If you follow German news over the past month, there is a lot of chatter/hype over this US talk of trade tariffs going up over imported cars into the US (Trump suggesting a 25-percent tariff).
So, it's a fascinating thing to watch German Minister of Economics, Pete Altmaier (CDU).....now heavily in the middle of this, and commenting almost nightly.
Let me lay out the beginning of this episode, so it makes more sense. At the very beginning of the Trump administration....there was a meeting around three weeks into the 'new' era, and Trump wanted to sit and chat on trade with Chancellor Merkel. What she did in a brilliant moment of Merkel-wisdom....was to say that she had no control over German trade, and that the EU was the one to discuss trade negotiations. Over and over.....same explanation.
It took maybe a month for Trump to finally size this up and say 'fine'.....it's just between me and the EU.
Well...a year into this, it's obvious at that point that the EU is doing their typical 'slow-ball' strategy. Trump said 'fine' again, and then went to the 25-percent car tariff idea.

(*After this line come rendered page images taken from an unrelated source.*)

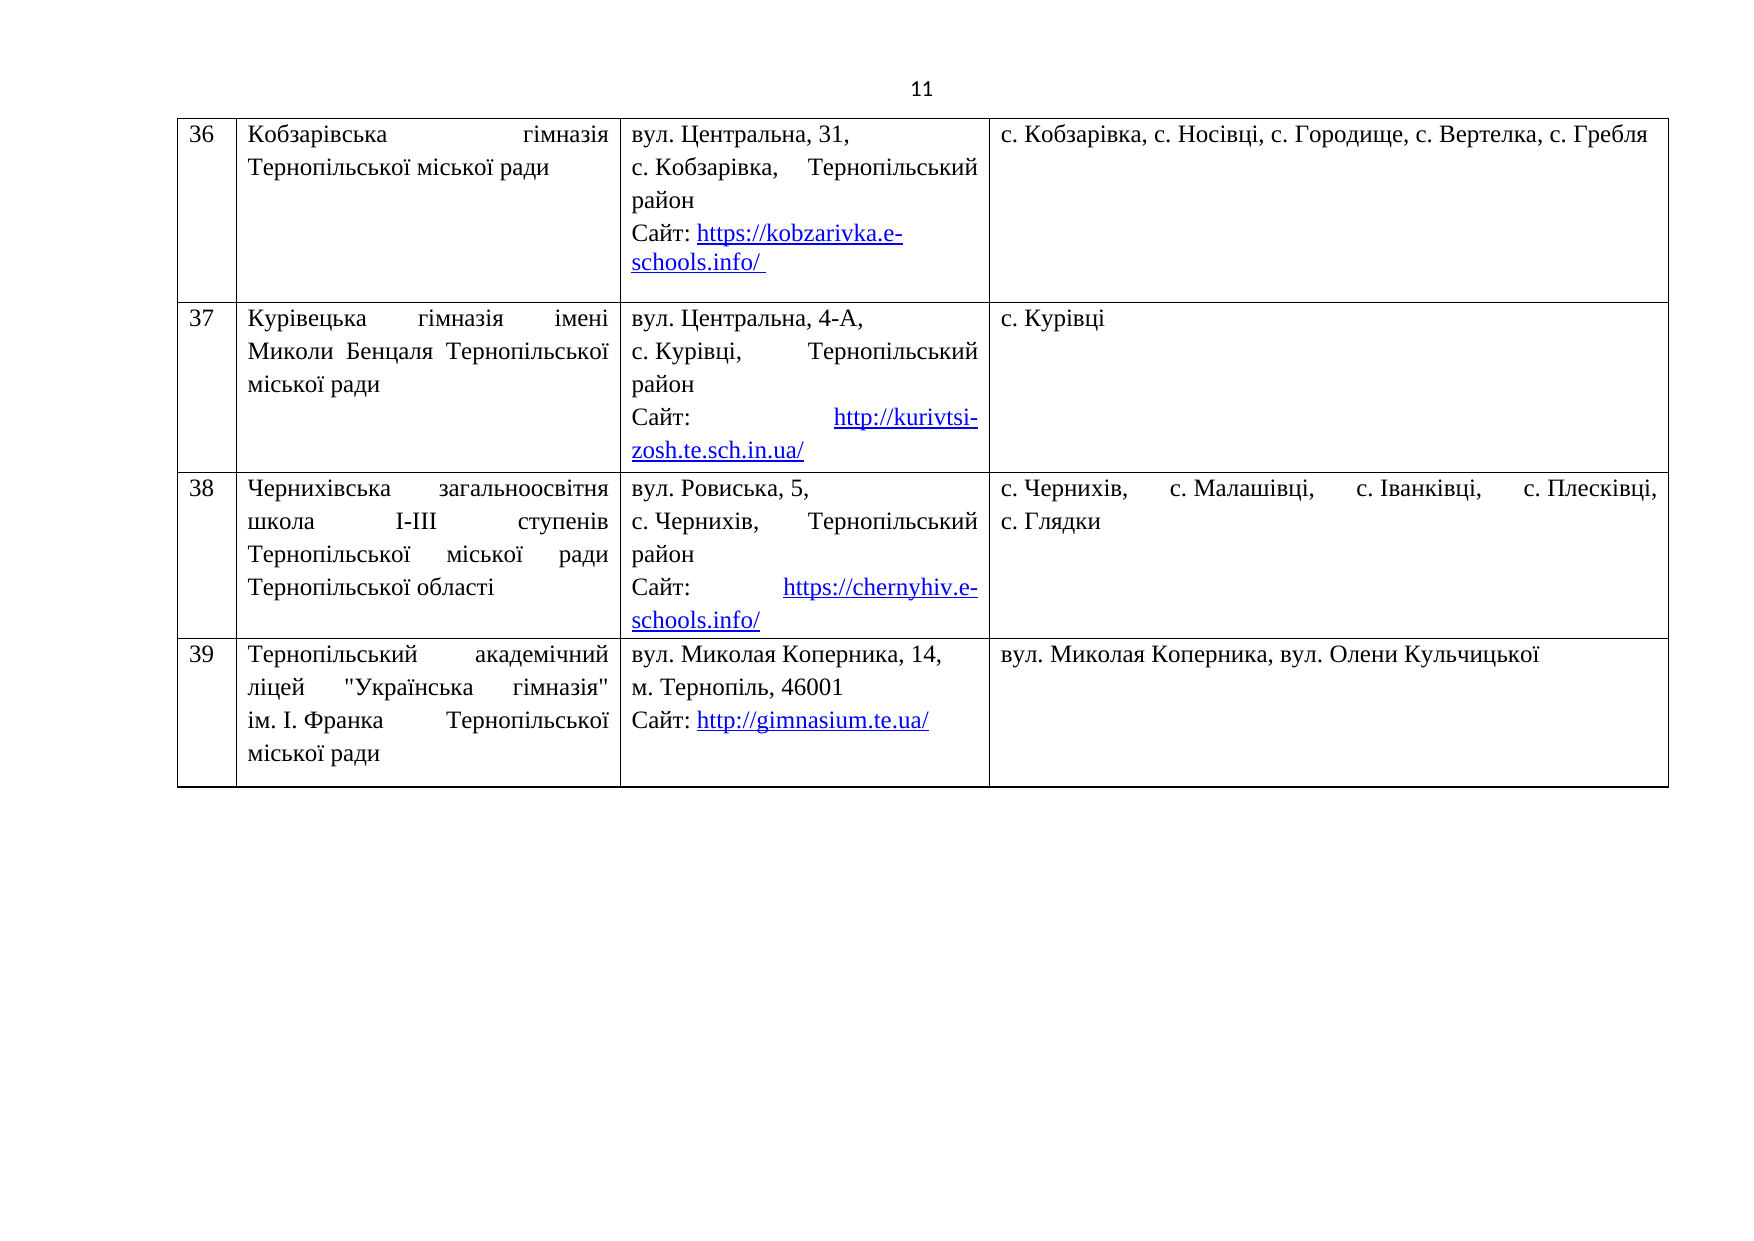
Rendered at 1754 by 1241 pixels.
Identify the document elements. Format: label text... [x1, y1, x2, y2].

table_cell 37 [178, 303, 236, 472]
table_cell вул. Миколая Коперника, 14, м. Тернопіль, 46001 Сайт: http://gimnasium.te.ua/ [621, 639, 989, 786]
table_cell Кобзарівська гімназія Тернопільської міської ради [237, 119, 620, 302]
table_cell Чернихівська загальноосвітня школа І-ІІІ ступенів Тернопільської міської ради Тернопільської області [237, 473, 620, 638]
table_cell с. Курівці [990, 303, 1668, 472]
table_cell 39 [178, 639, 236, 786]
table_cell 36 [178, 119, 236, 302]
table_cell вул. Миколая Коперника, вул. Олени Кульчицької [990, 639, 1668, 786]
table_cell вул. Центральна, 31, с. Кобзарівка, Тернопільський район Сайт: https://kobzarivka.e-schools.info/ [621, 119, 989, 302]
table_cell с. Чернихів, с. Малашівці, с. Іванківці, с. Плесківці, с. Глядки [990, 473, 1668, 638]
table_cell 38 [178, 473, 236, 638]
table_cell вул. Ровиська, 5, с. Чернихів, Тернопільський район Сайт: https://chernyhiv.e-schools.info/ [621, 473, 989, 638]
table_cell с. Кобзарівка, с. Носівці, с. Городище, с. Вертелка, с. Гребля [990, 119, 1668, 302]
table_cell вул. Центральна, 4-А, с. Курівці, Тернопільський район Сайт: http://kurivtsi-zosh.te.sch.in.ua/ [621, 303, 989, 472]
table_cell Тернопільський академічний ліцей "Українська гімназія" ім. І. Франка Тернопільської міської ради [237, 639, 620, 786]
table_cell Курівецька гімназія імені Миколи Бенцаля Тернопільської міської ради [237, 303, 620, 472]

Now, this gets interesting because of the 28 members of the EU....roughly 27 members of the EU are unaffected, and have little to no car imports into the US. The one country with car imports going on? Wanna guess? Yes, Germany.
So this blunt message was supposed to get EU attention. Well, no.....the EU kinda fell into a second message strategy....screw Germany.
At this point, the Merkel-crew (Altmaier included) begins to realize that Trump, with the aid of marginal EU talks....were going to have a disastrous impact on German industry. The Merkel effort to push everything toward the EU and suggest that Germany has no control over trade? Well.....Trump basically outplayed her strategy, and made German participation now a big deal.
What Trump is likely playing for? Zero tariffs in the EU (particularly in Germany) for vehicles, and you get the same deal in the US.
What the loss is for the Germans if they screw up this trade talk deal? Some folks suggest that the Germans will lose around 5-billion Euro (it's not a factual number, but more of an estimate of the cost upon German industry). The fact that this occurring in a BREXIT year? Yeah, it's a bigger deal because no one is sure about the UK market after BREXIT. Would Trump's team be there quickly after BREXIT and get a prime trade deal with the UK? Yeah, that's more than likely.
The curious thing, when this falls apart (if it does) is that Merkel can clearly blame Trump, but to be honest.....it's a Trump-EU-Merkel blame game, and the real losers are the German worker, and the German consumer. All that Merkel had to do back early on in 2017....was just go and discuss a zero-tariff situation between Germany and the US for car imports, and she just couldn't do it.
Sit back....enjoy the chatter, and be entertained.